How Miami Herald Uncovered FL Abuse of Teens

A series of more than two dozen stories detailed a juvenile justice system rife with problems. It is rare in today’s journalistic climate to be afforded the time and funds for deeply reported projects.

A security camera captured footage of 17-year-old Elord Revolte being attacked in the Miami-Dade, Fl., Regional Juvenile Detention Center. He died within two days, but no one was charged. Footage of the assault anchors Fight Club, a multimedia investigative series by the Miami Herald focused on Florida’s Department of Juvenile Justice, the Columbia Journalism Review reports. The Herald revealed a system rife with problems: Staffers organized and bet on fights between kids; workers were hired despite their criminal backgrounds; 12 juvenile detainees died since 2000. Over and over, poorly qualified corrections workers baited detainees into fighting, often by dangling food: Snickers bars, Chinese food, and honey buns from vending machines.
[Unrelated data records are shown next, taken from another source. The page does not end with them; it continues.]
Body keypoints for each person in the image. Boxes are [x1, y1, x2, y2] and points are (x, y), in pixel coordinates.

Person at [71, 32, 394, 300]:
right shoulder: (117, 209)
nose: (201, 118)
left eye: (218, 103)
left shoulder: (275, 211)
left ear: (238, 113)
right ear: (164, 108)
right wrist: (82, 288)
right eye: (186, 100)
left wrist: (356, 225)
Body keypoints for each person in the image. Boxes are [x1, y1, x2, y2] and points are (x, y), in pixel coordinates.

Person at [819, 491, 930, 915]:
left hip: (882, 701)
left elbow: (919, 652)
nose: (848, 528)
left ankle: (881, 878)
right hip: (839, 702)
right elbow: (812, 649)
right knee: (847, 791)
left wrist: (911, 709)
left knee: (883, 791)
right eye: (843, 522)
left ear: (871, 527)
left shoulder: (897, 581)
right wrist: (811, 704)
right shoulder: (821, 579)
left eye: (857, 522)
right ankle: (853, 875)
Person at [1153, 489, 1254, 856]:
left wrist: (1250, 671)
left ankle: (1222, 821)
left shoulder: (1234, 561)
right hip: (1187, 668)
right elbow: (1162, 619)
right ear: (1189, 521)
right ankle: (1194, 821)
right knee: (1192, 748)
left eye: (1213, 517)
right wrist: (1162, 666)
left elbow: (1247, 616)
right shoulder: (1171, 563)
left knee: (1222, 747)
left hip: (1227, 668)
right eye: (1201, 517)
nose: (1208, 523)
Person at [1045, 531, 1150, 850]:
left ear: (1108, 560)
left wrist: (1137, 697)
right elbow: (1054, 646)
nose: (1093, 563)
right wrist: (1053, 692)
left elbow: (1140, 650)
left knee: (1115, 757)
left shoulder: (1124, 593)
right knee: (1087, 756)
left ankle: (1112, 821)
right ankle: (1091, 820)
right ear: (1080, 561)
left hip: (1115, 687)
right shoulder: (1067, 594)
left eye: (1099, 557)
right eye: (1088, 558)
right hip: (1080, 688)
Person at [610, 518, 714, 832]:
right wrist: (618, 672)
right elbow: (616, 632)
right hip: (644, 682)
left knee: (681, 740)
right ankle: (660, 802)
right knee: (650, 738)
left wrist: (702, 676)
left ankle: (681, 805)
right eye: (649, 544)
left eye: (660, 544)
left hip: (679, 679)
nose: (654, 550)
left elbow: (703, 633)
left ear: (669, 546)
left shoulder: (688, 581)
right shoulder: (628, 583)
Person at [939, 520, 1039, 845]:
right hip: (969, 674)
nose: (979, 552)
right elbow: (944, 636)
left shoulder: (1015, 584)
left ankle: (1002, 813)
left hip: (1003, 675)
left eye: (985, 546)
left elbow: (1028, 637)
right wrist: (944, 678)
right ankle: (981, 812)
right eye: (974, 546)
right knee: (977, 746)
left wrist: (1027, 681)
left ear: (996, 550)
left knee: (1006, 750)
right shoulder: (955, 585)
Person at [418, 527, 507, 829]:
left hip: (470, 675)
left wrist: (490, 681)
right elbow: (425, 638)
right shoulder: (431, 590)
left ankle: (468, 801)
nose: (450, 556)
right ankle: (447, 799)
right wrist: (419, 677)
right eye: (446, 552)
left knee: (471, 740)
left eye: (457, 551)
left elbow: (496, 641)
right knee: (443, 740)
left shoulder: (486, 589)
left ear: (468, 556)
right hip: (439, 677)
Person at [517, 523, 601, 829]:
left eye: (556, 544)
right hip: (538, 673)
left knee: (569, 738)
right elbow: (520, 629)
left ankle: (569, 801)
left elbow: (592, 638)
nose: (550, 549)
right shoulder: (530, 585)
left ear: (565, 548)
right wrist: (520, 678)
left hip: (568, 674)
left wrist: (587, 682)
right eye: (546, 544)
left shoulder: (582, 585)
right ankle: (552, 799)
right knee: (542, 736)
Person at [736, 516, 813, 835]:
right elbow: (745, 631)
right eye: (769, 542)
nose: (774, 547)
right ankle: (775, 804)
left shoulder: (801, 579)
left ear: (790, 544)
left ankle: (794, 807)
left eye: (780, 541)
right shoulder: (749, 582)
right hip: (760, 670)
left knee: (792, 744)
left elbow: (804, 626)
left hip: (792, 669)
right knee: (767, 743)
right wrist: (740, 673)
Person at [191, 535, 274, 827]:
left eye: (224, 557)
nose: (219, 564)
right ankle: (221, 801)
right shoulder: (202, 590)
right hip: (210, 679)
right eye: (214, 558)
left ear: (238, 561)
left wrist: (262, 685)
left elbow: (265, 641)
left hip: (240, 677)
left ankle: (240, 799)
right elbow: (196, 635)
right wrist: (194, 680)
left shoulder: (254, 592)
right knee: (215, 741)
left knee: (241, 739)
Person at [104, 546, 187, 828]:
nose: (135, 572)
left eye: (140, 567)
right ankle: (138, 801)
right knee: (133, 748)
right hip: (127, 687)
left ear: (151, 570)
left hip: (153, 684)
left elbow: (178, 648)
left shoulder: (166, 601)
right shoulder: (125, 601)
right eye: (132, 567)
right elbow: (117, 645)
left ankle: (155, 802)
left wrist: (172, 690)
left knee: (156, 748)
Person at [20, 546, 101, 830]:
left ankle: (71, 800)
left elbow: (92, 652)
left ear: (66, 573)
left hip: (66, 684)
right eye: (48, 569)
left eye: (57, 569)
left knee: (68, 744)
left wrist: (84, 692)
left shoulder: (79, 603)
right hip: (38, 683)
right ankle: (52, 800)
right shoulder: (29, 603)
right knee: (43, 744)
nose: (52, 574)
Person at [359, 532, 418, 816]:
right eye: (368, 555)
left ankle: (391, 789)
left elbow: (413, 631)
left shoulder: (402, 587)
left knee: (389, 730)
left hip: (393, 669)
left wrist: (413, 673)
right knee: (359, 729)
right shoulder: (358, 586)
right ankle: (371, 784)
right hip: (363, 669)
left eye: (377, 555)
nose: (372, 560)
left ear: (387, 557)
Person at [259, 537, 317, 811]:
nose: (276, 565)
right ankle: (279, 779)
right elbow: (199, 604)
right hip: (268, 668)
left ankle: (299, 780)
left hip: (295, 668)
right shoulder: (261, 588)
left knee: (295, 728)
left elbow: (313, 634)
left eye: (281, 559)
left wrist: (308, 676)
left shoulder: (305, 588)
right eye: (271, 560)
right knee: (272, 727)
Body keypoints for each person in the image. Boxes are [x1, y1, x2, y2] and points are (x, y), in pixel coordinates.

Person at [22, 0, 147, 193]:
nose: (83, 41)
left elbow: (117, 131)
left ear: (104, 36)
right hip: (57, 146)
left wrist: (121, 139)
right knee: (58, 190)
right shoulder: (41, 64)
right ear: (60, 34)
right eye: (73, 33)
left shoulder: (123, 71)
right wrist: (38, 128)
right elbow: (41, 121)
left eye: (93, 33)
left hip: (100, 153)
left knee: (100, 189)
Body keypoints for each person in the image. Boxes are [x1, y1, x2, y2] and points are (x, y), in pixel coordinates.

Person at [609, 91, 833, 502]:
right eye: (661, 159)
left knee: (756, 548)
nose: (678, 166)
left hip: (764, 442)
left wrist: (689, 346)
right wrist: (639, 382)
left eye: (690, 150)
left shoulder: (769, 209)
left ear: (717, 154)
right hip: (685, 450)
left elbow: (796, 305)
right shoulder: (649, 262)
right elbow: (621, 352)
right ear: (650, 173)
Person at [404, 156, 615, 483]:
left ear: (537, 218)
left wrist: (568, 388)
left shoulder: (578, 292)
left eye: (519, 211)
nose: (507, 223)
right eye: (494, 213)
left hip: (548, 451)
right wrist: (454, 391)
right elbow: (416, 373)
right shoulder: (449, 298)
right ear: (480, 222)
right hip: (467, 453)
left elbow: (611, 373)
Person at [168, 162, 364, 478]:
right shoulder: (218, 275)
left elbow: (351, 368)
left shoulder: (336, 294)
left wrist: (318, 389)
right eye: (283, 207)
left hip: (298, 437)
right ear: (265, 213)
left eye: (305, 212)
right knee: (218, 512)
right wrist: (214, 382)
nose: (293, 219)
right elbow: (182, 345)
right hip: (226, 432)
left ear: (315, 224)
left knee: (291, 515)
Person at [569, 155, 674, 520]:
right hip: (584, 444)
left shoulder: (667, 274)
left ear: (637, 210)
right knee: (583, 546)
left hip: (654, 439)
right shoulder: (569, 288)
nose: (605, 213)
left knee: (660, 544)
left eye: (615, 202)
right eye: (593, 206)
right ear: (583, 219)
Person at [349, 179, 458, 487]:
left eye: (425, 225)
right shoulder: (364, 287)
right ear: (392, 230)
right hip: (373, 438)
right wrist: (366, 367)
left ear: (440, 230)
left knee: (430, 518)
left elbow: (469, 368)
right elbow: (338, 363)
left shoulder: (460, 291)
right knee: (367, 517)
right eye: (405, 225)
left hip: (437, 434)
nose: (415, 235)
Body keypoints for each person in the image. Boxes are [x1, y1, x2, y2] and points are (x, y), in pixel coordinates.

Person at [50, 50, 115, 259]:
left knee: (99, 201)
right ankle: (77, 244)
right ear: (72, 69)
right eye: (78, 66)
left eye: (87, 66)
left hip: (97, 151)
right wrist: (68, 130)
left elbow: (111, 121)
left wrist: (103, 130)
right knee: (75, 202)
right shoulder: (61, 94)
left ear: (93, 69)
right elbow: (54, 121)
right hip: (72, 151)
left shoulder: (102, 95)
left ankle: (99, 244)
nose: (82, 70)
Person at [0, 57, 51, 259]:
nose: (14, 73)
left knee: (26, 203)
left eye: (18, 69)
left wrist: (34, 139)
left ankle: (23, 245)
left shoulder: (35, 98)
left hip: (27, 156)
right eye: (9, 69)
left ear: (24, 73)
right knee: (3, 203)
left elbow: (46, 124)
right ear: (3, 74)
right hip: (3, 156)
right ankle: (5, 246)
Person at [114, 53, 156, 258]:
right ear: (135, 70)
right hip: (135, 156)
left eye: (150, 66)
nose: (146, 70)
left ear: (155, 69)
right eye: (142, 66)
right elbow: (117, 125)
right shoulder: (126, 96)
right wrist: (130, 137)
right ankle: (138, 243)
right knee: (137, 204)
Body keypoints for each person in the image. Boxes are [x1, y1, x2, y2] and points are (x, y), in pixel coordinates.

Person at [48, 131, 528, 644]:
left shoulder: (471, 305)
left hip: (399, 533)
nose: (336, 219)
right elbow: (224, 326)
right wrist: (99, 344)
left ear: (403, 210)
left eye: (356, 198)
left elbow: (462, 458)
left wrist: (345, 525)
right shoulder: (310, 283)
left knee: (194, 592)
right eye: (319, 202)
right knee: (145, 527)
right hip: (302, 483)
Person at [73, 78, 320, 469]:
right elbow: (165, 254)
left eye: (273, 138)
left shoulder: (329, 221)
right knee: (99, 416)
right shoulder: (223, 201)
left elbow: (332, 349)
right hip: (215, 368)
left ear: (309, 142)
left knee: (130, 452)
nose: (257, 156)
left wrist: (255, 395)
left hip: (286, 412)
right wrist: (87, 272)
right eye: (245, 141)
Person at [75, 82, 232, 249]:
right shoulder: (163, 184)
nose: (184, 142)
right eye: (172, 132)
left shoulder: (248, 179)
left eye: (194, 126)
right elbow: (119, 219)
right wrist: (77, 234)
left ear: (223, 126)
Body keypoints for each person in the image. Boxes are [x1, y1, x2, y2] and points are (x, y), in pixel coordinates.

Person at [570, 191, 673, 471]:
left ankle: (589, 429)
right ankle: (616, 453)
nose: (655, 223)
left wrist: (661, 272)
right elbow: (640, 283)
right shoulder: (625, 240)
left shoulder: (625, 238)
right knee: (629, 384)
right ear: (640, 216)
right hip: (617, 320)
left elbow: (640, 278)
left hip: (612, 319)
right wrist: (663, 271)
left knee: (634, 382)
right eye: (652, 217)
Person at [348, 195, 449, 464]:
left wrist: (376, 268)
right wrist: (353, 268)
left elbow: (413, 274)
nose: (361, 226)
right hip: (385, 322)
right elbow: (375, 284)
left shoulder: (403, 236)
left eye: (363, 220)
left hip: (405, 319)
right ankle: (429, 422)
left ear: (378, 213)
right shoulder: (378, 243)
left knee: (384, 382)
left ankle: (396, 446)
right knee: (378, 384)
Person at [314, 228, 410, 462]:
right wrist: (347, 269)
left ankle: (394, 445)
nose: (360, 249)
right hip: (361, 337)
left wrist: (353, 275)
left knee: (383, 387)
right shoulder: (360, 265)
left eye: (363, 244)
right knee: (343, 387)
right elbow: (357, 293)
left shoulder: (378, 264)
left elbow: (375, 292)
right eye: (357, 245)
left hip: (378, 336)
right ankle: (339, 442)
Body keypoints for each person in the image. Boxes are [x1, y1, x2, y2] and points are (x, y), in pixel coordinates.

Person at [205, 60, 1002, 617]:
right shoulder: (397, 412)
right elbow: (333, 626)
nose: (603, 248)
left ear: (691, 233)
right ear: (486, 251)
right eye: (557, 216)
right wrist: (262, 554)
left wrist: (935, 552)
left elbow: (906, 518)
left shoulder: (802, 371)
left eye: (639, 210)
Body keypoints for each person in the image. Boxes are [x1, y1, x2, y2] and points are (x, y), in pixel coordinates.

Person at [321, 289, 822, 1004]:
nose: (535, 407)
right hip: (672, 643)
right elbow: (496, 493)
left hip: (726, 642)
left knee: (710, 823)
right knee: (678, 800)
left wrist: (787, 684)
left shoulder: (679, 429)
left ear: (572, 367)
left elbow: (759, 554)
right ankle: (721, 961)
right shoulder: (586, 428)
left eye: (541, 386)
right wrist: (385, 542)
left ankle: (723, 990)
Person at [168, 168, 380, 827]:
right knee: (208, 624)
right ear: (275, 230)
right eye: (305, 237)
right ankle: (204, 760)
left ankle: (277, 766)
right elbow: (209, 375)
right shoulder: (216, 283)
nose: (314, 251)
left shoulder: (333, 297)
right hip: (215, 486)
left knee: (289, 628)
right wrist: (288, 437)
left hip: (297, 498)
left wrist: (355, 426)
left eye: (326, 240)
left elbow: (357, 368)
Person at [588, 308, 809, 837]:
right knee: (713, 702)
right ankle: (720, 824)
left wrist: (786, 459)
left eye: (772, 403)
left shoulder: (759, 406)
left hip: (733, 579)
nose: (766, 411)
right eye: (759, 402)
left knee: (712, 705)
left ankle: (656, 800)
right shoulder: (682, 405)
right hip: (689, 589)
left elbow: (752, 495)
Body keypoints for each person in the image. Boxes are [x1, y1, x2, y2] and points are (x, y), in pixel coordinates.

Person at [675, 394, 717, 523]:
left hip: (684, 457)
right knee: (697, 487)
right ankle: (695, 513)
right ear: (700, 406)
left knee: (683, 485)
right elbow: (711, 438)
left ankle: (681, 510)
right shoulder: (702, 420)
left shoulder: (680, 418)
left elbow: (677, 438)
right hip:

Guards were found to have sexually abused or begun relationships with detainees.

Fight Club was published online October 10, and in print on October 15, as a pull-out section with 25 stories. Carol Marbin Miller, the Herald’s senior investigative reporter, had uncovered injustices and deaths at the state’s juvenile detention centers. “I had written about [problems in the system] extensively, and nothing had changed,” says Marbin Miller. “Then we started hearing about this crazy thing called ‘honey bunning.’ ” A year earlier, Marbin Miller and colleague Audra Burch published Innocents Lost, an investigative series that scrutinized nearly 500 cases in which children had died despite having had contact with Florida’s Department of Children and Families. More recently, the Herald analyzed 10 years of data covering use-of-force reports, child abuse investigations, inspector general investigations, law enforcement certification records, employee background screenings and lawsuit notices. Marbin Miller says the state was remarkably cooperative in turning over records, including video. She says it’s rare in today’s journalistic climate to be afforded the time and funds for deeply reported projects.